Could it be how I want it to be now? Could this be the breakthrough moment? The choice is mine. Little by little, I have been showing myself that I can be ok in the world now. Little by little, I have becoming trustworthy with my own life force. I’ve messed up a lot, but I’ve been learning, and I thank you, God, for the grace to allow me to start again… In these past months, I’ve had lived experiences over and over again of being accepted at my worst and at my best, and so I know that it’s possible to be whole and be loved… And I’ve said no. No and no and no to anything that isn’t love. No and no and no. The truth is, it is me who had to learn how to accept my own self at my best and at my worst. It is me who had to learn to show up for myself when I’m doing bad. It is me who had to learn and I’m still learning to take my dreams seriously and put my money where my mouth is… It is still me who is learning to follow through on my best thoughts. It is me who is learning to accept love.

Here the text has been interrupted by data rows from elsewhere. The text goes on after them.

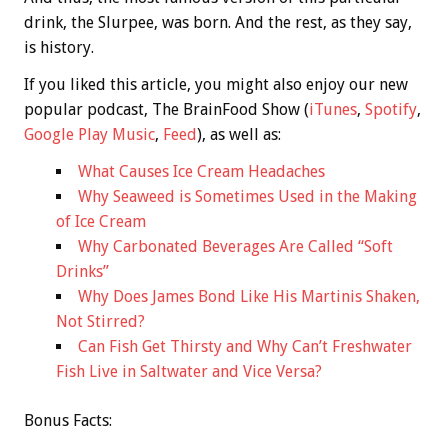
drink, the Slurpee, was born. And the rest, as they say,
is history.
If you liked this article, you might also enjoy our new
popular podcast, The BrainFood Show (
iTunes
,
Spotify
,
Google Play Music
,
Feed
), as well as:
What Causes Ice Cream Headaches
Why Seaweed is Sometimes Used in the Making
of Ice Cream
Why Carbonated Beverages Are Called “Soft
Drinks”
Why Does James Bond Like His Martinis Shaken,
Not Stirred?
Can Fish Get Thirsty and Why Can’t Freshwater
Fish Live in Saltwater and Vice Versa?
Bonus
Facts: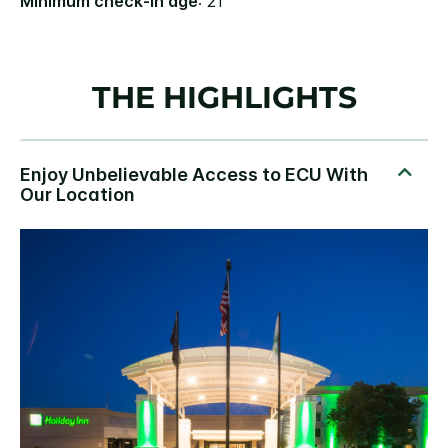
Minimum check-in age
: 21
THE HIGHLIGHTS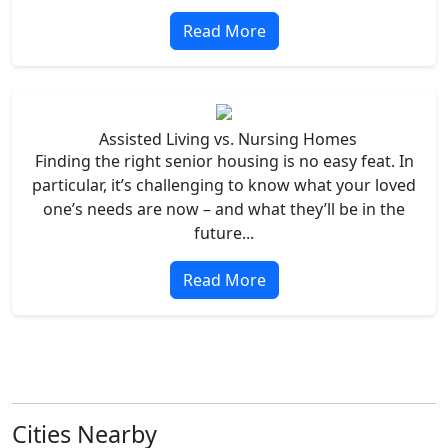
Read More
Assisted Living vs. Nursing Homes
Finding the right senior housing is no easy feat. In
particular, it’s challenging to know what your loved
one’s needs are now – and what they’ll be in the
future...
Read More
Cities Nearby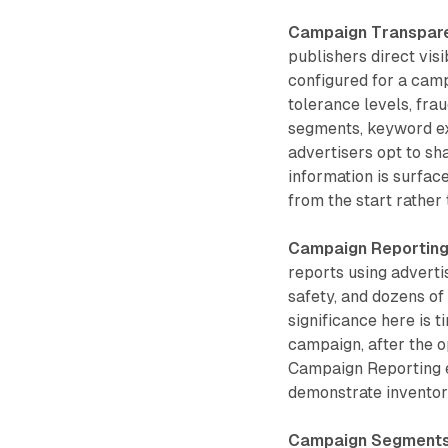
Campaign Transpar
publishers direct visi
configured for a camp
tolerance levels, frau
segments, keyword ex
advertisers opt to sh
information is surfac
from the start rather
Campaign Reportin
reports using adverti
safety, and dozens of
significance here is 
campaign, after the o
Campaign Reporting e
demonstrate inventory
Campaign Segment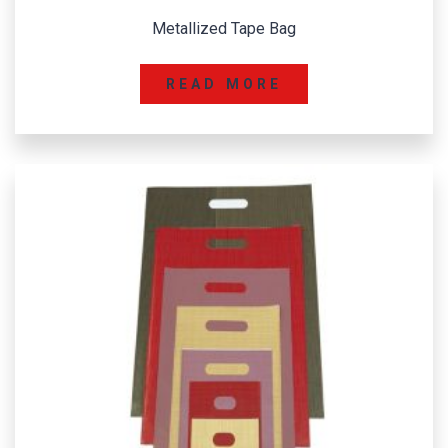
Metallized Tape Bag
READ MORE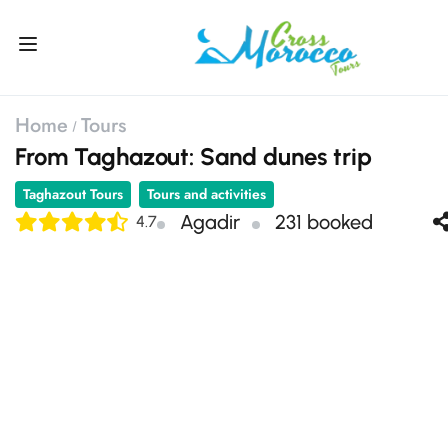
Home
Tours
From Taghazout: Sand dunes trip
Taghazout Tours
Tours and activities
Agadir
231 booked
4.7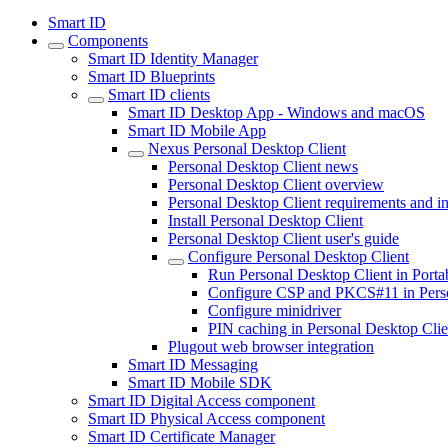
Smart ID
Components
Smart ID Identity Manager
Smart ID Blueprints
Smart ID clients
Smart ID Desktop App - Windows and macOS
Smart ID Mobile App
Nexus Personal Desktop Client
Personal Desktop Client news
Personal Desktop Client overview
Personal Desktop Client requirements and in
Install Personal Desktop Client
Personal Desktop Client user's guide
Configure Personal Desktop Client
Run Personal Desktop Client in Port
Configure CSP and PKCS#11 in Perso
Configure minidriver
PIN caching in Personal Desktop Clie
Plugout web browser integration
Smart ID Messaging
Smart ID Mobile SDK
Smart ID Digital Access component
Smart ID Physical Access component
Smart ID Certificate Manager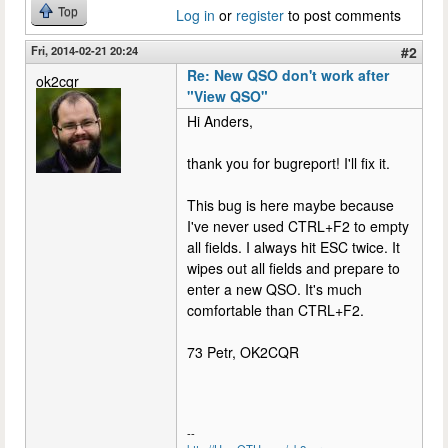
Top
Log in
or
register
to post comments
Fri, 2014-02-21 20:24
#2
Re: New QSO don't work after
ok2cqr
"View QSO"
Hi Anders,
thank you for bugreport! I'll fix it.
This bug is here maybe because
I've never used CTRL+F2 to empty
all fields. I always hit ESC twice. It
wipes out all fields and prepare to
enter a new QSO. It's much
comfortable than CTRL+F2.
73 Petr, OK2CQR
--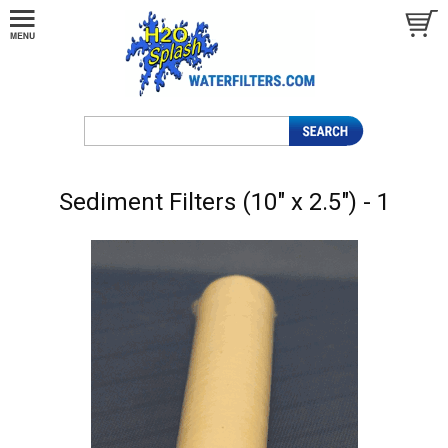
Sediment Filters (10" x 2.5") - 1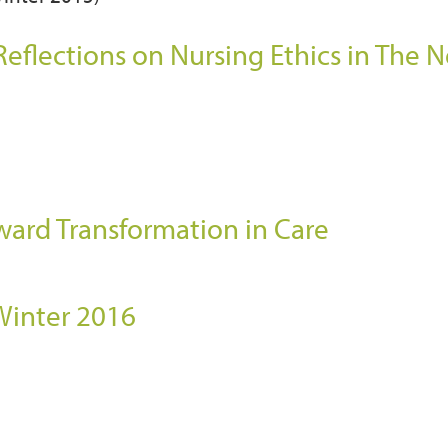
eflections on Nursing Ethics in The 
)
ward Transformation in Care
 Winter 2016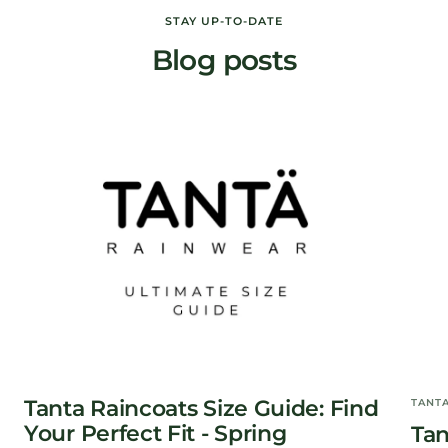
STAY UP-TO-DATE
Blog posts
Tanta Raincoats Size Guide: Find
TANT
Your Perfect Fit - Spring
Tan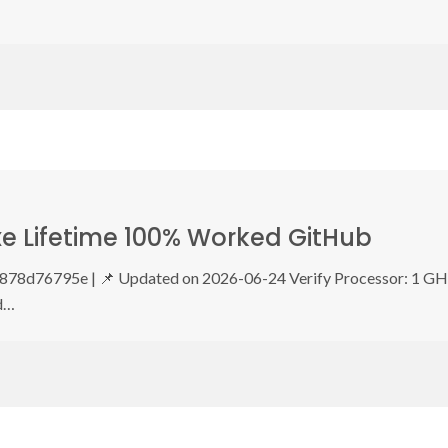
xe Lifetime 100% Worked GitHub
8d76795e | 📌 Updated on 2026-06-24 Verify Processor: 1 G
d…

And so, a story I can believe in. Once upon a time, this woman, me, called herself a woman instead of a girl. She felt shaky about identifying as a woman, but she chose to identify as such anyway. And she chose to identify as God’s own woman. From now on, she would lean into God. For real. She would listen… She would build her capacity to accept her true spirit… And it would be more than a writing on a blog. Couldn’t she see how she was already showing up in community? Couldn’t she see that she was already making an impact in her life? This woman would now take it easy and move forward in life one step at a time. Nothing hard anymore. She would seek out support. She would seek out community. She would have fun and play. Slowly, gently, powerfully, she would keep her word to herself. She would honor this gift called life. She would use her tools to not only move through obstacles, but to create good things. Her life would be a good, good life and a blessing to all who know her. She would own that she is, indeed, a good person. A light. She would take her rightful place in the world. And although it all seemed so big and too much and so scary, and even though she deeply believed that people won’t like or love her or help her anymore if she is happy or if she is thriving or if she is no longer sick, she would face those beliefs and say, “NO! THIS IS NO LONGER MY LIFE! I am a born leader and I will shift my beliefs and shift my life!” This woman, me, decided that she will start a new life today. Over and over, she would fall down and get up. She would keep getting up. She would keep getting up. They said she was resilient. Well, this time, she would align her resilience with the will of God.. humble, certain, strong. She would accept her own strength and let it be a blessing. She would let power be a blessing.
She would face her fears and say, “I can do this”. Look at her, doing this. Even now. I am the woman. I am a woman now. The world loves and is honored to take care of me, and I love and am honored to take care of the world.
Thank you, God. Thank you. Thank you. Thank you.